#### Data for analysis ####

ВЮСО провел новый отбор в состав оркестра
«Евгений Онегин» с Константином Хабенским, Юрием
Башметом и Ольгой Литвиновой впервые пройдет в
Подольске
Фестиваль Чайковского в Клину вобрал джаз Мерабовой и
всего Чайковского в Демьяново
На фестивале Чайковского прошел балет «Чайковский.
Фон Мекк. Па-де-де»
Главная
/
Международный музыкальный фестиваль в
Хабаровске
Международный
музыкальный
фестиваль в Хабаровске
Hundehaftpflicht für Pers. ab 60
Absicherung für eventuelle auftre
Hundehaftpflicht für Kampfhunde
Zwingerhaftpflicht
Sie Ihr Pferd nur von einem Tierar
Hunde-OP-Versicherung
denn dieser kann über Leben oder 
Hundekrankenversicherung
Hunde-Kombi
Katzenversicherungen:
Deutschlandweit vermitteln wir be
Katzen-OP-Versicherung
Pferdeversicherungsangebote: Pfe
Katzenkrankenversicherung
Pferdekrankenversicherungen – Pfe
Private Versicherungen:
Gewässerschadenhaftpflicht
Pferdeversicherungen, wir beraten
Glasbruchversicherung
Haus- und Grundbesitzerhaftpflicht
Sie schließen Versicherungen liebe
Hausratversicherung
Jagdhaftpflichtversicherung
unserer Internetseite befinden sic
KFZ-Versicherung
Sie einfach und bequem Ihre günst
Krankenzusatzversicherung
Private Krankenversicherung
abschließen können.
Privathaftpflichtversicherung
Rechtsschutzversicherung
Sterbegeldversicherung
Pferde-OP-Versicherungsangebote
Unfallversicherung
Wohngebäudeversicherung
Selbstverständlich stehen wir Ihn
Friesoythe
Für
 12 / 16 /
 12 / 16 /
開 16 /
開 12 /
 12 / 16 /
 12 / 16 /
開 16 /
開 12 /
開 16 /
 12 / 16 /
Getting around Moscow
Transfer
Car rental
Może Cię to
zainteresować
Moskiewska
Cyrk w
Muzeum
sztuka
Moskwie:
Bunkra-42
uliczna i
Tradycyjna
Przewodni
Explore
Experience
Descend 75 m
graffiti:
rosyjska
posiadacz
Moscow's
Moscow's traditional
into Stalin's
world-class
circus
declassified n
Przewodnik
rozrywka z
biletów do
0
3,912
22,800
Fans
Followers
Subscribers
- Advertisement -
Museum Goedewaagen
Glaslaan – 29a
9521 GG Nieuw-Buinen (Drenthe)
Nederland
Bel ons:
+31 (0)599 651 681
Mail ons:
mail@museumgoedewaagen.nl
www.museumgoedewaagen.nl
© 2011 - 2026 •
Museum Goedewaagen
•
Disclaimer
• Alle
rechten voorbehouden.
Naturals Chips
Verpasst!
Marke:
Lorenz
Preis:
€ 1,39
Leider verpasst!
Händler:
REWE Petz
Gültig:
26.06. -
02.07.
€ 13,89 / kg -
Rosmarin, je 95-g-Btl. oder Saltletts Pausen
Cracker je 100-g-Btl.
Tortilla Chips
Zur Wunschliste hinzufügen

####

[Task details]
Once more, give all the records exactly as they were written.

[Your solution]
ВЮСО провел новый отбор в состав оркестра
«Евгений Онегин» с Константином Хабенским, Юрием
Башметом и Ольгой Литвиновой впервые пройдет в
Подольске
Фестиваль Чайковского в Клину вобрал джаз Мерабовой и
всего Чайковского в Демьяново
На фестивале Чайковского прошел балет «Чайковский.
Фон Мекк. Па-де-де»
Главная
/
Международный музыкальный фестиваль в
Хабаровске
Международный
музыкальный
фестиваль в Хабаровске
Hundehaftpflicht für Pers. ab 60
Absicherung für eventuelle auftre
Hundehaftpflicht für Kampfhunde
Zwingerhaftpflicht
Sie Ihr Pferd nur von einem Tierar
Hunde-OP-Versicherung
denn dieser kann über Leben oder 
Hundekrankenversicherung
Hunde-Kombi
Katzenversicherungen:
Deutschlandweit vermitteln wir be
Katzen-OP-Versicherung
Pferdeversicherungsangebote: Pfe
Katzenkrankenversicherung
Pferdekrankenversicherungen – Pfe
Private Versicherungen:
Gewässerschadenhaftpflicht
Pferdeversicherungen, wir beraten
Glasbruchversicherung
Haus- und Grundbesitzerhaftpflicht
Sie schließen Versicherungen liebe
Hausratversicherung
Jagdhaftpflichtversicherung
unserer Internetseite befinden sic
KFZ-Versicherung
Sie einfach und bequem Ihre günst
Krankenzusatzversicherung
Private Krankenversicherung
abschließen können.
Privathaftpflichtversicherung
Rechtsschutzversicherung
Sterbegeldversicherung
Pferde-OP-Versicherungsangebote
Unfallversicherung
Wohngebäudeversicherung
Selbstverständlich stehen wir Ihn
Friesoythe
Für
 12 / 16 /
 12 / 16 /
開 16 /
開 12 /
 12 / 16 /
 12 / 16 /
開 16 /
開 12 /
開 16 /
 12 / 16 /
Getting around Moscow
Transfer
Car rental
Może Cię to
zainteresować
Moskiewska
Cyrk w
Muzeum
sztuka
Moskwie:
Bunkra-42
uliczna i
Tradycyjna
Przewodni
Explore
Experience
Descend 75 m
graffiti:
rosyjska
posiadacz
Moscow's
Moscow's traditional
into Stalin's
world-class
circus
declassified n
Przewodnik
rozrywka z
biletów do
0
3,912
22,800
Fans
Followers
Subscribers
- Advertisement -
Museum Goedewaagen
Glaslaan – 29a
9521 GG Nieuw-Buinen (Drenthe)
Nederland
Bel ons:
+31 (0)599 651 681
Mail ons:
mail@museumgoedewaagen.nl
www.museumgoedewaagen.nl
© 2011 - 2026 •
Museum Goedewaagen
•
Disclaimer
• Alle
rechten voorbehouden.
Naturals Chips
Verpasst!
Marke:
Lorenz
Preis:
€ 1,39
Leider verpasst!
Händler:
REWE Petz
Gültig:
26.06. -
02.07.
€ 13,89 / kg -
Rosmarin, je 95-g-Btl. oder Saltletts Pausen
Cracker je 100-g-Btl.
Tortilla Chips
Zur Wunschliste hinzufügen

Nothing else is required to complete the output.